選挙の投票がより便利になりそうだ。投票日の前に1票を投じる「期日前投票」を早朝や夜遅くにできるようにし、通勤通学や帰宅の際に立ち寄りやすくする。選挙当日も住む市区町村内なら投票所を自由に選べるようにする。若者や働く世代の投票率が低迷していることから投票に行きやすい環境を整える。
総務省の有識者検討会が27日、投票環境の向上策の中間報告をまとめた。総務省は公職選挙法の改正作業に入り、早ければ来年夏の参院選からの導入をめざす。
期日前投票は2003年に導入され、最近はターミナル駅やショッピングセンターなど利便性の高い施設に置く自治体が増えている。14年衆院選では利用者が約1300万人を超え、投票者全体の4人に1人を占めた。
ただ現在は開いている時間が午前8時30分から午後8時までの間に限られている。早朝の通勤時間帯に開いていなかったり、ショッピングセンターが夜10時まで営業しているのに期日前投票所が先に閉まってしまうなど使い勝手が悪い面もあった。
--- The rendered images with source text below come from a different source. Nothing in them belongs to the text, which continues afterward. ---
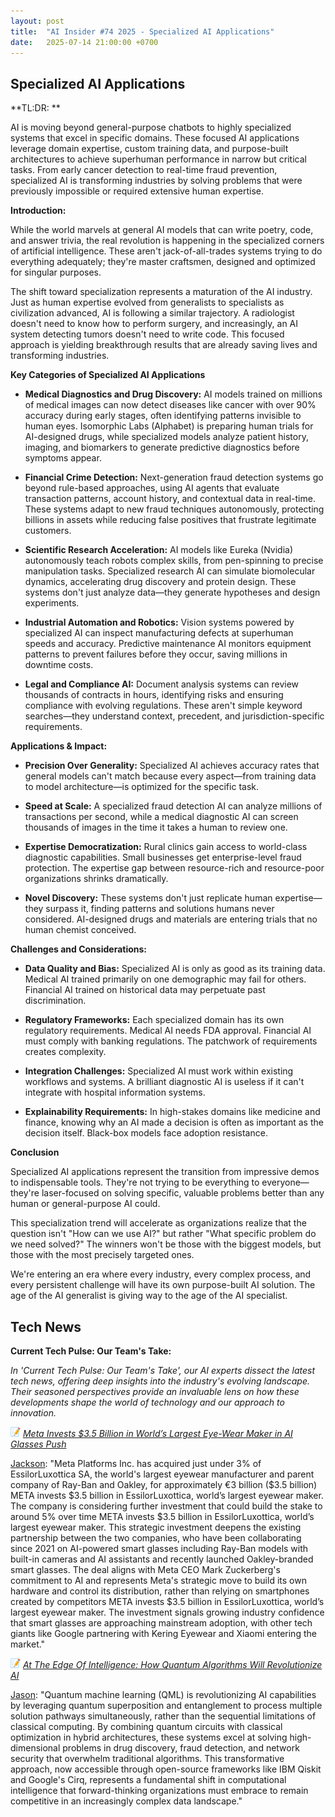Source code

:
 ```yaml
---
layout: post
title:  "AI Insider #74 2025 - Specialized AI Applications"
date:   2025-07-14 21:00:00 +0700
---
```


## Specialized AI Applications

**TL:DR: **

AI is moving beyond general-purpose chatbots to highly specialized systems that excel in specific domains. These focused AI applications leverage domain expertise, custom training data, and purpose-built architectures to achieve superhuman performance in narrow but critical tasks. From early cancer detection to real-time fraud prevention, specialized AI is transforming industries by solving problems that were previously impossible or required extensive human expertise.

__Introduction:__

While the world marvels at general AI models that can write poetry, code, and answer trivia, the real revolution is happening in the specialized corners of artificial intelligence. These aren't jack-of-all-trades systems trying to do everything adequately; they're master craftsmen, designed and optimized for singular purposes.

The shift toward specialization represents a maturation of the AI industry. Just as human expertise evolved from generalists to specialists as civilization advanced, AI is following a similar trajectory. A radiologist doesn't need to know how to perform surgery, and increasingly, an AI system detecting tumors doesn't need to write code. This focused approach is yielding breakthrough results that are already saving lives and transforming industries.

__Key Categories of Specialized AI Applications__

* **Medical Diagnostics and Drug Discovery:** AI models trained on millions of medical images can now detect diseases like cancer with over 90% accuracy during early stages, often identifying patterns invisible to human eyes. Isomorphic Labs (Alphabet) is preparing human trials for AI-designed drugs, while specialized models analyze patient history, imaging, and biomarkers to generate predictive diagnostics before symptoms appear.

* **Financial Crime Detection:** Next-generation fraud detection systems go beyond rule-based approaches, using AI agents that evaluate transaction patterns, account history, and contextual data in real-time. These systems adapt to new fraud techniques autonomously, protecting billions in assets while reducing false positives that frustrate legitimate customers.

* **Scientific Research Acceleration:** AI models like Eureka (Nvidia) autonomously teach robots complex skills, from pen-spinning to precise manipulation tasks. Specialized research AI can simulate biomolecular dynamics, accelerating drug discovery and protein design. These systems don't just analyze data—they generate hypotheses and design experiments.

* **Industrial Automation and Robotics:** Vision systems powered by specialized AI can inspect manufacturing defects at superhuman speeds and accuracy. Predictive maintenance AI monitors equipment patterns to prevent failures before they occur, saving millions in downtime costs.

* **Legal and Compliance AI:** Document analysis systems can review thousands of contracts in hours, identifying risks and ensuring compliance with evolving regulations. These aren't simple keyword searches—they understand context, precedent, and jurisdiction-specific requirements.

__Applications & Impact:__

* **Precision Over Generality:** Specialized AI achieves accuracy rates that general models can't match because every aspect—from training data to model architecture—is optimized for the specific task.

* **Speed at Scale:** A specialized fraud detection AI can analyze millions of transactions per second, while a medical diagnostic AI can screen thousands of images in the time it takes a human to review one.

* **Expertise Democratization:** Rural clinics gain access to world-class diagnostic capabilities. Small businesses get enterprise-level fraud protection. The expertise gap between resource-rich and resource-poor organizations shrinks dramatically.

* **Novel Discovery:** These systems don't just replicate human expertise—they surpass it, finding patterns and solutions humans never considered. AI-designed drugs and materials are entering trials that no human chemist conceived.

__Challenges and Considerations:__

* **Data Quality and Bias:** Specialized AI is only as good as its training data. Medical AI trained primarily on one demographic may fail for others. Financial AI trained on historical data may perpetuate past discrimination.

* **Regulatory Frameworks:** Each specialized domain has its own regulatory requirements. Medical AI needs FDA approval. Financial AI must comply with banking regulations. The patchwork of requirements creates complexity.

* **Integration Challenges:** Specialized AI must work within existing workflows and systems. A brilliant diagnostic AI is useless if it can't integrate with hospital information systems.

* **Explainability Requirements:** In high-stakes domains like medicine and finance, knowing why an AI made a decision is often as important as the decision itself. Black-box models face adoption resistance.

__Conclusion__

Specialized AI applications represent the transition from impressive demos to indispensable tools. They're not trying to be everything to everyone—they're laser-focused on solving specific, valuable problems better than any human or general-purpose AI could.

This specialization trend will accelerate as organizations realize that the question isn't "How can we use AI?" but rather "What specific problem do we need solved?" The winners won't be those with the biggest models, but those with the most precisely targeted ones.

We're entering an era where every industry, every complex process, and every persistent challenge will have its own purpose-built AI solution. The age of the AI generalist is giving way to the age of the AI specialist.

## Tech News

__Current Tech Pulse: Our Team's Take:__

*In 'Current Tech Pulse: Our Team's Take', our AI experts dissect the latest tech news, offering deep insights into the industry's evolving landscape. Their seasoned perspectives provide an invaluable lens on how these developments shape the world of technology and our approach to innovation.*


![memo](/assets/images/memo16.png) *[Meta Invests $3.5 Billion in World’s Largest Eye-Wear Maker in AI Glasses Push](https://www.msn.com/en-us/money/other/meta-invests-3-5-billion-in-world-s-largest-eye-wear-maker-in-ai-glasses-push/ar-AA1IdgIc)*

[Jackson](https://www.linkedin.com/in/jackson-cates-315a0b1ab/): "Meta Platforms Inc. has acquired just under 3% of EssilorLuxottica SA, the world's largest eyewear manufacturer and parent company of Ray-Ban and Oakley, for approximately &euro;3 billion ($3.5 billion) META invests $3.5 billion in EssilorLuxottica, world’s largest eyewear maker. The company is considering further investment that could build the stake to around 5% over time META invests $3.5 billion in EssilorLuxottica, world’s largest eyewear maker. This strategic investment deepens the existing partnership between the two companies, who have been collaborating since 2021 on AI-powered smart glasses including Ray-Ban models with built-in cameras and AI assistants and recently launched Oakley-branded smart glasses. The deal aligns with Meta CEO Mark Zuckerberg's commitment to AI and represents Meta's strategic move to build its own hardware and control its distribution, rather than relying on smartphones created by competitors META invests $3.5 billion in EssilorLuxottica, world’s largest eyewear maker. The investment signals growing industry confidence that smart glasses are approaching mainstream adoption, with other tech giants like Google partnering with Kering Eyewear and Xiaomi entering the market."

![memo](/assets/images/memo16.png) *[At The Edge Of Intelligence: How Quantum Algorithms Will Revolutionize AI](https://www.forbes.com/councils/forbestechcouncil/2025/07/09/at-the-edge-of-intelligence-how-quantum-algorithms-will-revolutionize-ai/)*

[Jason](https://www.linkedin.com/in/jason-bengtson-b8a9a83b): "Quantum machine learning (QML) is revolutionizing AI capabilities by leveraging quantum superposition and entanglement to process multiple solution pathways simultaneously, rather than the sequential limitations of classical computing. By combining quantum circuits with classical optimization in hybrid architectures, these systems excel at solving high-dimensional problems in drug discovery, fraud detection, and network security that overwhelm traditional algorithms. This transformative approach, now accessible through open-source frameworks like IBM Qiskit and Google's Cirq, represents a fundamental shift in computational intelligence that forward-thinking organizations must embrace to remain competitive in an increasingly complex data landscape."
改善策として投票時間を自治体の裁量で決められるようにする。
選挙当日も住んでいる市区町村内ならどの投票所でも投票できるようにする。今は「投票区」と呼ぶ区分けに従って学校などの公共施設を投票所としているが、場所によっては隣の地区の投票所の方が近い場合がある。
自治体は経費削減のため投票所の数を減らしている。投票所まで遠くなったことが投票率を下げる一因との指摘もあることから、投票場所を選べるようにして利便性を高める。
衆院選と同時に実施する最高裁判所裁判官の国民審査の期日前投票についても、衆院選の期日前投票と開始時期がずれているのを見直し、一緒に投票できるようにする。